» Activity:
Keep only the lines that hold the string "bold", filtering out the rest of the entries below.
===== Records for this task
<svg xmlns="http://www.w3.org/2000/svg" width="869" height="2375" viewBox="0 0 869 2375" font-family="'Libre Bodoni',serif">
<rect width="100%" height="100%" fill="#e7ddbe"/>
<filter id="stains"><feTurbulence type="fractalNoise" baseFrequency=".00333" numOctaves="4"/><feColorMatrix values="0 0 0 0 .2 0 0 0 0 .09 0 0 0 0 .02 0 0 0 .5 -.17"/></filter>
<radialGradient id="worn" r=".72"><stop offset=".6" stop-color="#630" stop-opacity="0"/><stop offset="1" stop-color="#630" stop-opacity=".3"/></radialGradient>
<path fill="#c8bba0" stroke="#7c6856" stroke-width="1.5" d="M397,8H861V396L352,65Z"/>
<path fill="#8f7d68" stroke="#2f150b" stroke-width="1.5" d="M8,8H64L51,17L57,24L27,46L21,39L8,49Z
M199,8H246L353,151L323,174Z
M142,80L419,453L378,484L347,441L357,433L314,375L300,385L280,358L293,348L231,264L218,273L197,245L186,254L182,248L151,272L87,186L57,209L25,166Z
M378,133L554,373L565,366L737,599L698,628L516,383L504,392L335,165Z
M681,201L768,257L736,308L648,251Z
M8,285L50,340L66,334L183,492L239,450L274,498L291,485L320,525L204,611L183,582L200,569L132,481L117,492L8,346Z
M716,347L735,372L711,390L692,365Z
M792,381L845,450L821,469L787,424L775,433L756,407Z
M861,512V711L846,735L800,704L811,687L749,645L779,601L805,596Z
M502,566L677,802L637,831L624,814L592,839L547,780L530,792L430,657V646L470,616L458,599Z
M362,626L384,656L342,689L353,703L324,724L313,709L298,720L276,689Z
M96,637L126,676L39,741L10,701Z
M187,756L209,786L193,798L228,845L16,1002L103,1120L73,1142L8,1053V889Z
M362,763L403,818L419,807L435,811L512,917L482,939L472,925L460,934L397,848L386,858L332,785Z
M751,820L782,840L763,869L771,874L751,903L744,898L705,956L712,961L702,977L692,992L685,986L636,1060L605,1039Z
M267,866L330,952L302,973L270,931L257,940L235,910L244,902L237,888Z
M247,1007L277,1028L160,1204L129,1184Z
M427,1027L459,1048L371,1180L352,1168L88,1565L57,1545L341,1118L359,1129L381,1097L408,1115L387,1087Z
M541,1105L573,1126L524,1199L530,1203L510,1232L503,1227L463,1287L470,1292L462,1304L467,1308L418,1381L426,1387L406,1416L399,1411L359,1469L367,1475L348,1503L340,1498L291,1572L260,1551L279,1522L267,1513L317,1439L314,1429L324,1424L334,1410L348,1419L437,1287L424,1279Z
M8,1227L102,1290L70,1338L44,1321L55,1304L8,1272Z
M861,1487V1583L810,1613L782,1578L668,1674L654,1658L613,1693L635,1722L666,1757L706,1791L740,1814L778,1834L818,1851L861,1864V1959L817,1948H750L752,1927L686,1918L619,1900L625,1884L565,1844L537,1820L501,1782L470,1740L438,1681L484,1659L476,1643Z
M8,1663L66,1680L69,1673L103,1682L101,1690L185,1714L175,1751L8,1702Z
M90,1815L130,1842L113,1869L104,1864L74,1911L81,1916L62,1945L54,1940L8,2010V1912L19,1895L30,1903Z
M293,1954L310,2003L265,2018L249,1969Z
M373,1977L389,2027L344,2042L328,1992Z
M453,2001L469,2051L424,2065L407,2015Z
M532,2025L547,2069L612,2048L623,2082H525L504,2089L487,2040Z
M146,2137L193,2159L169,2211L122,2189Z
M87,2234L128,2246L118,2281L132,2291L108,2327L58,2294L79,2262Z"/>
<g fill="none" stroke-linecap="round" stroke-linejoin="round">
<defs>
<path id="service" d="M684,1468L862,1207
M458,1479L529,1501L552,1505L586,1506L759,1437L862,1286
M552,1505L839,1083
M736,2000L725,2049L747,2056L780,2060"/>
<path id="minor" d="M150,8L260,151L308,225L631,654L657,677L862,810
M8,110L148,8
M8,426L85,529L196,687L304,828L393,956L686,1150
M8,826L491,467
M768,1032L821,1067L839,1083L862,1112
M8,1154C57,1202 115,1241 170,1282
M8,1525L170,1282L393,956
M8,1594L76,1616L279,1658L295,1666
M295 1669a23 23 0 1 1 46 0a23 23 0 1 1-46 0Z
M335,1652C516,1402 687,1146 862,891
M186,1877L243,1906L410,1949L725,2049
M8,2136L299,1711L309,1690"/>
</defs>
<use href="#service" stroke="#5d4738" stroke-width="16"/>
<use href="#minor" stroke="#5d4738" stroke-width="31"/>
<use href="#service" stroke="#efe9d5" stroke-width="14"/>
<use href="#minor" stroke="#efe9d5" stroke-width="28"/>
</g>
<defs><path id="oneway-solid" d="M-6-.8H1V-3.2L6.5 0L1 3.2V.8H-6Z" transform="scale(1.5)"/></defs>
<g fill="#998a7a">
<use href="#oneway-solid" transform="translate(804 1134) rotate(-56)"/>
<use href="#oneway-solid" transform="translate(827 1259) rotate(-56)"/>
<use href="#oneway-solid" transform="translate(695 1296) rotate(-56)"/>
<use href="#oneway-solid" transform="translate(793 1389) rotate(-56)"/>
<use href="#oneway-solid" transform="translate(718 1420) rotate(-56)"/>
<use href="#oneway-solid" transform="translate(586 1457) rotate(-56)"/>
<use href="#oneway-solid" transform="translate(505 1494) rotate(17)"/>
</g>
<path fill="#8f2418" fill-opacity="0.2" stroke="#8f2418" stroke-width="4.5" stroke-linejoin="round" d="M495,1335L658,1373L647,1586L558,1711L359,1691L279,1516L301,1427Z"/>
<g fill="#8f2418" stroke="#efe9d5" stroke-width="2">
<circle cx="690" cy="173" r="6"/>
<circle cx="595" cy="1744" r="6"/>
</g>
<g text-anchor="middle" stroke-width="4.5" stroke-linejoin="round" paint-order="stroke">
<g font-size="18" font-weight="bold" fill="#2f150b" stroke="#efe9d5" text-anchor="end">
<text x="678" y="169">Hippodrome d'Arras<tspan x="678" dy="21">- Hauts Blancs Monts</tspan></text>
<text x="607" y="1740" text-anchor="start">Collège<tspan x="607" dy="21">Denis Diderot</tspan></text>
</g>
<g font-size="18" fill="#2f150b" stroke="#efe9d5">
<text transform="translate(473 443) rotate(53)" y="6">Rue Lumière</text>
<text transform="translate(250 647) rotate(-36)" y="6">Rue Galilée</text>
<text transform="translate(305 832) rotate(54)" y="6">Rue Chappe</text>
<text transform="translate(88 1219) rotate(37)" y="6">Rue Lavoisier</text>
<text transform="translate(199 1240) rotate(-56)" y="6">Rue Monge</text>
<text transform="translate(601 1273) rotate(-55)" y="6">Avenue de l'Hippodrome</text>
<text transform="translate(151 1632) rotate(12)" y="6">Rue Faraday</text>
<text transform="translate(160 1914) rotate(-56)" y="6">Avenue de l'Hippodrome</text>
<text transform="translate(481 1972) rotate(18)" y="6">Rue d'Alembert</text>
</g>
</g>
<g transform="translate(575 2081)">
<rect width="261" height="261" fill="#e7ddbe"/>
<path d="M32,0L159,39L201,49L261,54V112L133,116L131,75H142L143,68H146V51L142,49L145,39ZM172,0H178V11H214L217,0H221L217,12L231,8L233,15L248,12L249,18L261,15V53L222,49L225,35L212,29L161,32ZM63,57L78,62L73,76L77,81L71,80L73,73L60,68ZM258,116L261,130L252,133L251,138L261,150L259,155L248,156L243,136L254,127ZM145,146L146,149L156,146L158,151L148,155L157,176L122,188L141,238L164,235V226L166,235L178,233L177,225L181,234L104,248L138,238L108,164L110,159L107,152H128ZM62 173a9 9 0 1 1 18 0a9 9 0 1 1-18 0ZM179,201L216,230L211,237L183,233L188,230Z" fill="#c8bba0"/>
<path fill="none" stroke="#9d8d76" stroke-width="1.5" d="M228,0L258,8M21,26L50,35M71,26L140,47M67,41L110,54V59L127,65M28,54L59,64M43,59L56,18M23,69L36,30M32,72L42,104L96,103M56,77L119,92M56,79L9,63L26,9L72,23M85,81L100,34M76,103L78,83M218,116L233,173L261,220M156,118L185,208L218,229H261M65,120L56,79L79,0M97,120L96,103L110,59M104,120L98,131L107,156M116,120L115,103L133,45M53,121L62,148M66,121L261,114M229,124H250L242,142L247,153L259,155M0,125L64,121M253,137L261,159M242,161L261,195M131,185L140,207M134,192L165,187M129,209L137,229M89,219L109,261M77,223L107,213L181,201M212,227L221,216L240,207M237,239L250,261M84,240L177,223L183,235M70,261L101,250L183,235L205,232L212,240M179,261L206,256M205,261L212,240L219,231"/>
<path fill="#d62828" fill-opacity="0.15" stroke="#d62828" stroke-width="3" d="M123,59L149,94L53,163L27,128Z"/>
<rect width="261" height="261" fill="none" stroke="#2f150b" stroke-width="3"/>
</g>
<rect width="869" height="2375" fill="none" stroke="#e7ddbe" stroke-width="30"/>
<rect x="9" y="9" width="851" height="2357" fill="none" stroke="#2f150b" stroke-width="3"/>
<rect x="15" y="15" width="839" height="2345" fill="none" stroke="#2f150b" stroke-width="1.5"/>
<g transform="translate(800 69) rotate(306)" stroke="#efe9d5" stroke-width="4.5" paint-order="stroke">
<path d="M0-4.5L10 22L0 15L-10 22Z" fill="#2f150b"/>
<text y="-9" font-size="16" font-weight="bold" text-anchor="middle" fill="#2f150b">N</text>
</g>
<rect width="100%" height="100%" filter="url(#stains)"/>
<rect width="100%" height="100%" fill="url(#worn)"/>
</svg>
==========
» Your response:
<g font-size="18" font-weight="bold" fill="#2f150b" stroke="#efe9d5" text-anchor="end">
<text y="-9" font-size="16" font-weight="bold" text-anchor="middle" fill="#2f150b">N</text>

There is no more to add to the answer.